After Four Months with Redshift
September 13, 2017
After Four Months with Redshift
Score 6 out of 10
Overall Satisfaction with Amazon Redshift
Amazon Redshift is being used by many business units within our company. It is our new data warehousing platform.
- Redshift seems to be as fast processing a large dataset as it is with a small one. It seems, when the dataset size is significantly increased (10x, 100x, 1000x, etc.), DML queries are often executed within the same amount of time.
- Redshift has a powerful graphical admin tool to monitor the ongoing queries in real time and historically.
- Easily expandable capacity. Automatic snapshots that eliminate the need for managing backups. Simple database maintenance strategies with the VACUUM and ANALYZE commands.
- Abundance of detailed documentation and tutorials.

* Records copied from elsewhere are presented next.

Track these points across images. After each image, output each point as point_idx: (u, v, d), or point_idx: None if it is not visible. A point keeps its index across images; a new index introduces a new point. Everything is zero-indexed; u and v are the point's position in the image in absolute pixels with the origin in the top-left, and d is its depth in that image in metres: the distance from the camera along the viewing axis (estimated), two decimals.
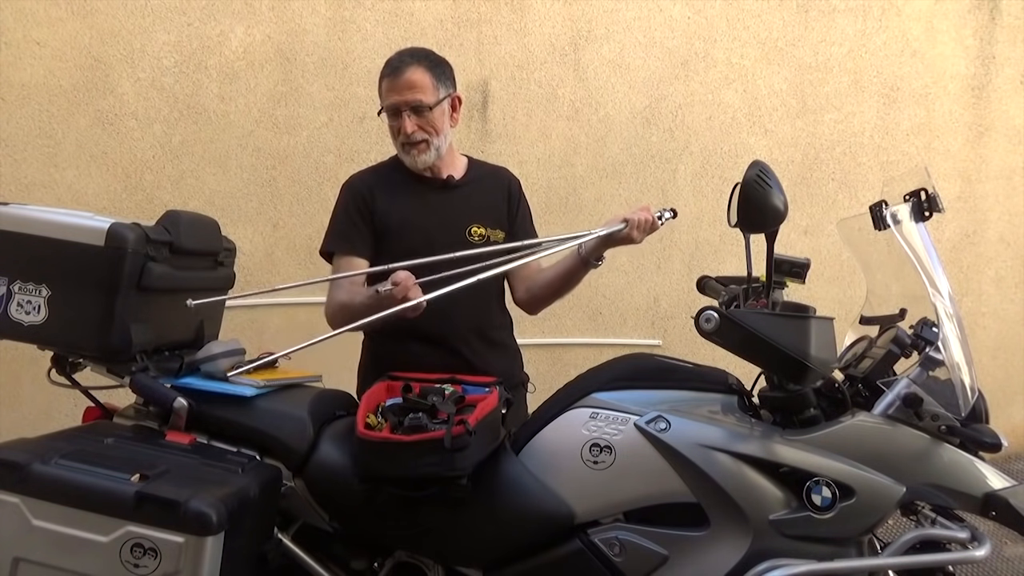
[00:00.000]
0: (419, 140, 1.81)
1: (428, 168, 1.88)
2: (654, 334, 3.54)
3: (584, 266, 1.84)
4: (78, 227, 1.48)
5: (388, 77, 1.81)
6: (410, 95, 1.78)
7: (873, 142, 3.79)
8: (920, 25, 3.81)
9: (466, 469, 1.38)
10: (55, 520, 1.30)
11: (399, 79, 1.79)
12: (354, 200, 1.88)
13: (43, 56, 2.74)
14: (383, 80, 1.83)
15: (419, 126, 1.80)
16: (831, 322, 1.44)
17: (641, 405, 1.49)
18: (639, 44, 3.44)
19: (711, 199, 3.54)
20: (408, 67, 1.80)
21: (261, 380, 1.61)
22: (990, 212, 4.03)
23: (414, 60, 1.81)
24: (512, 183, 2.01)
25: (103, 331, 1.48)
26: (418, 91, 1.79)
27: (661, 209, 1.77)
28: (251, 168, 2.99)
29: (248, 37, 2.96)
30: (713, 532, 1.42)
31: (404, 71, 1.79)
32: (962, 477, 1.42)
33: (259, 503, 1.40)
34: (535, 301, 1.98)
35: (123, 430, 1.56)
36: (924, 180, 1.53)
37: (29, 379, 2.69)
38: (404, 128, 1.79)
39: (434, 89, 1.81)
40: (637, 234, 1.73)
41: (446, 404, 1.48)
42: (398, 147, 1.86)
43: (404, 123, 1.79)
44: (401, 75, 1.79)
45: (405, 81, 1.79)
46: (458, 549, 1.51)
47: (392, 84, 1.80)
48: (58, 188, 2.78)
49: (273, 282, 3.01)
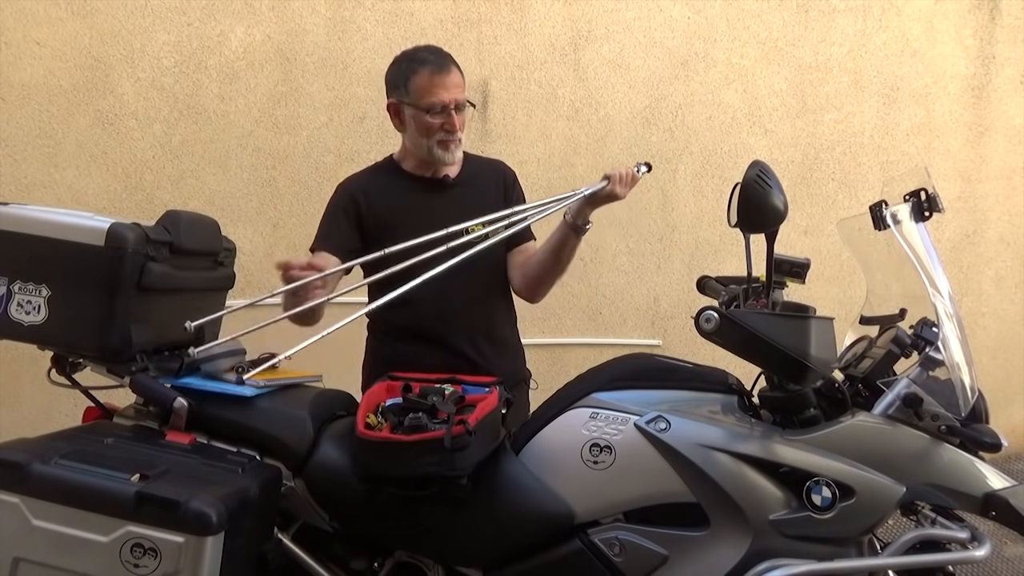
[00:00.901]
0: (459, 137, 1.84)
1: (432, 167, 1.88)
2: (654, 334, 3.54)
3: (575, 232, 1.81)
4: (78, 227, 1.48)
5: (435, 74, 1.79)
6: (458, 93, 1.81)
7: (873, 142, 3.79)
8: (920, 25, 3.81)
9: (466, 469, 1.38)
10: (55, 520, 1.30)
11: (448, 76, 1.80)
12: (342, 202, 1.89)
13: (43, 56, 2.74)
14: (423, 75, 1.80)
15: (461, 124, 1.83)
16: (831, 322, 1.44)
17: (641, 405, 1.49)
18: (639, 44, 3.44)
19: (711, 199, 3.54)
20: (452, 65, 1.82)
21: (261, 380, 1.61)
22: (990, 212, 4.02)
23: (450, 58, 1.83)
24: (507, 174, 2.01)
25: (103, 331, 1.48)
26: (462, 90, 1.83)
27: (637, 163, 1.80)
28: (251, 168, 2.99)
29: (248, 37, 2.96)
30: (713, 532, 1.42)
31: (450, 69, 1.81)
32: (962, 477, 1.42)
33: (259, 503, 1.40)
34: (532, 284, 1.94)
35: (123, 430, 1.56)
36: (924, 180, 1.53)
37: (29, 379, 2.69)
38: (453, 125, 1.80)
39: (466, 88, 1.85)
40: (620, 188, 1.74)
41: (446, 404, 1.48)
42: (429, 144, 1.83)
43: (454, 120, 1.80)
44: (449, 73, 1.80)
45: (453, 79, 1.80)
46: (458, 549, 1.51)
47: (442, 81, 1.79)
48: (58, 188, 2.78)
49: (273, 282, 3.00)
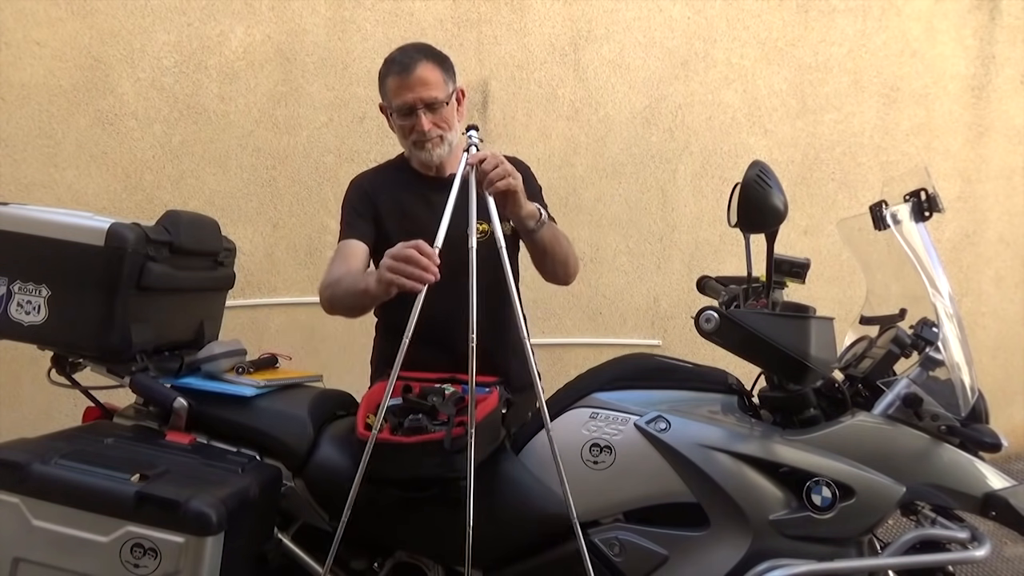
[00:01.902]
0: (435, 136, 1.78)
1: (432, 167, 1.87)
2: (654, 334, 3.53)
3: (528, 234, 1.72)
4: (78, 227, 1.48)
5: (397, 75, 1.76)
6: (424, 92, 1.74)
7: (873, 142, 3.79)
8: (920, 25, 3.80)
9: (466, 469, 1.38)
10: (55, 520, 1.30)
11: (410, 76, 1.74)
12: (358, 195, 1.88)
13: (43, 56, 2.74)
14: (390, 78, 1.77)
15: (434, 123, 1.77)
16: (831, 322, 1.44)
17: (641, 405, 1.49)
18: (639, 44, 3.43)
19: (711, 199, 3.54)
20: (417, 64, 1.75)
21: (261, 380, 1.61)
22: (990, 212, 4.02)
23: (421, 56, 1.77)
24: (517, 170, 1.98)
25: (103, 331, 1.48)
26: (431, 87, 1.75)
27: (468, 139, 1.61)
28: (251, 168, 2.99)
29: (248, 37, 2.96)
30: (713, 532, 1.42)
31: (414, 68, 1.75)
32: (962, 477, 1.42)
33: (259, 503, 1.40)
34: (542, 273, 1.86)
35: (123, 430, 1.56)
36: (924, 180, 1.53)
37: (29, 379, 2.69)
38: (420, 126, 1.75)
39: (444, 84, 1.78)
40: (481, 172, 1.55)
41: (446, 405, 1.48)
42: (408, 145, 1.82)
43: (420, 121, 1.75)
44: (412, 72, 1.74)
45: (417, 78, 1.74)
46: (458, 549, 1.51)
47: (403, 82, 1.75)
48: (58, 188, 2.78)
49: (273, 282, 3.01)
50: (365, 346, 1.98)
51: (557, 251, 1.78)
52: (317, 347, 2.89)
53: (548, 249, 1.76)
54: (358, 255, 1.78)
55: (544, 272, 1.85)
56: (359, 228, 1.83)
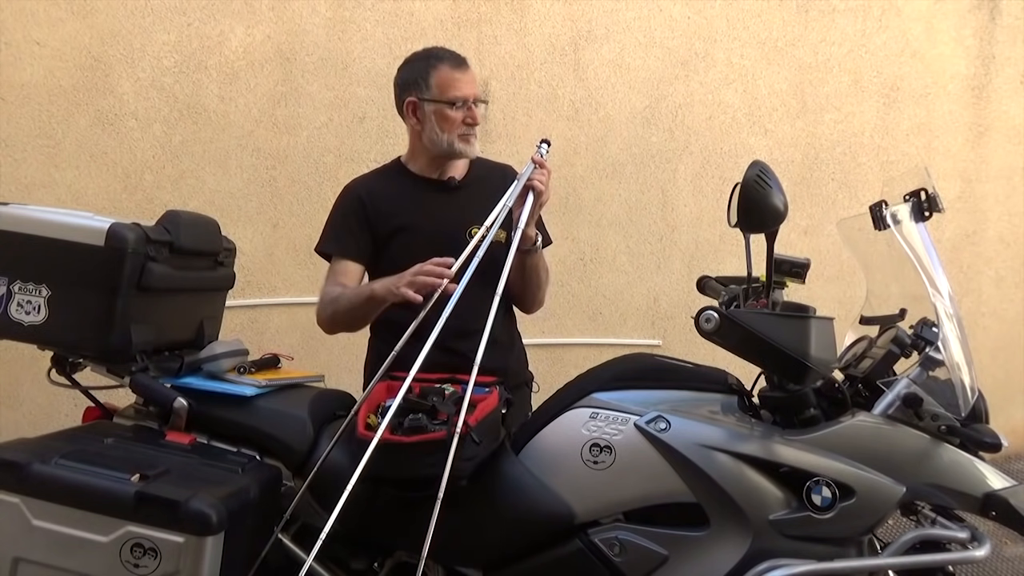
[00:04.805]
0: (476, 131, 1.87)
1: (437, 169, 1.89)
2: (654, 334, 3.54)
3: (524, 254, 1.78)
4: (78, 227, 1.49)
5: (455, 67, 1.84)
6: (476, 88, 1.86)
7: (873, 142, 3.79)
8: (920, 25, 3.81)
9: (466, 470, 1.38)
10: (55, 520, 1.30)
11: (468, 72, 1.85)
12: (351, 204, 1.89)
13: (43, 56, 2.74)
14: (443, 69, 1.84)
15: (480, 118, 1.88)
16: (831, 322, 1.44)
17: (641, 405, 1.49)
18: (639, 44, 3.43)
19: (711, 199, 3.54)
20: (466, 62, 1.87)
21: (262, 380, 1.61)
22: (990, 212, 4.02)
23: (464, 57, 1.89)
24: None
25: (103, 331, 1.48)
26: (476, 85, 1.87)
27: (538, 147, 1.74)
28: (251, 168, 2.99)
29: (248, 37, 2.96)
30: (713, 532, 1.42)
31: (467, 65, 1.86)
32: (962, 477, 1.42)
33: (259, 503, 1.40)
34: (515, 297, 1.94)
35: (123, 430, 1.56)
36: (924, 180, 1.53)
37: (29, 379, 2.69)
38: (475, 118, 1.84)
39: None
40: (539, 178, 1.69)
41: (446, 405, 1.48)
42: (452, 138, 1.84)
43: (475, 113, 1.84)
44: (468, 68, 1.86)
45: (472, 75, 1.86)
46: (458, 549, 1.51)
47: (464, 76, 1.84)
48: (58, 188, 2.78)
49: (273, 282, 3.01)
50: (365, 347, 1.98)
51: (537, 278, 1.88)
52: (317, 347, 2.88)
53: (531, 272, 1.86)
54: (351, 275, 1.85)
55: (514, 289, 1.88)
56: (350, 246, 1.87)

- It could benefit from adding data integrity and programming tools common to other database management systems.
- Amazon Redshift is based on PostgreSQL 8.0.2. That version of PostgreSQL was released in December 2006. While PostgreSQL was much improved since then, the new features were not implemented in Redshift. Many basic features are missing from it.
- Primary keys can be declared but not enforced. Referential integrity (foreign keys) can be declared but not enforced. UNIQUE and CHECK constraints are not supported and cannot be declared.
- IDENTITY can be declared on a column, and Redshift will put unique values into it. However: IDENTITY values in the newly inserted rows won’t be incremental or sequential. To implement a sequential number, you need to write your own custom code.
- There are no stored procedures in Redshift. We are writing SQL script files, and then parsing and running them one statement at a time from a Python program. This also enabled us to implement execution-time error logging.
- In SQL scripts, to check for the row count of affected rows, a complicated join query against some system tables or views has to be executed.
- Data Control Language (DCL) does not exist. No statements like IF, WHILE, DO, RAISERROR, etc.
- On performance of views… Views do not “pass-through” a query parameter which is a potential problem for performance.
- When selecting against a view with the WHERE clause outside of the view, the inner query of the view will be executed first without consideration for the WHERE clause, and only then the WHERE clause will be applied.
- Certain clauses of SQL work many times faster than other clauses. So be careful and test your statements for performance earlier rather than later, especially if working with a large data set.
- There was a situation when DELETE FROM JOIN was unacceptably slow. Replacing JOIN with the USING clause made DELETE instantaneous.
- Our company is moving to the AWS infrastructure, and in this context moving the warehouse environments to Redshift sounds logical regardless of the cost.
- Development organizations have to operate in the Dev/Ops mode where they build and support their apps at the same time.
- Hard to estimate the overall ROI of moving to Redshift from my position. However, running Redshift seems to be inexpensive compared to all the licensing and hardware costs we had on our RDBMS platform before Redshift.
It was a company-wide decision to move to AWS, so we did not get to compare Redshift against SQL Server Azure.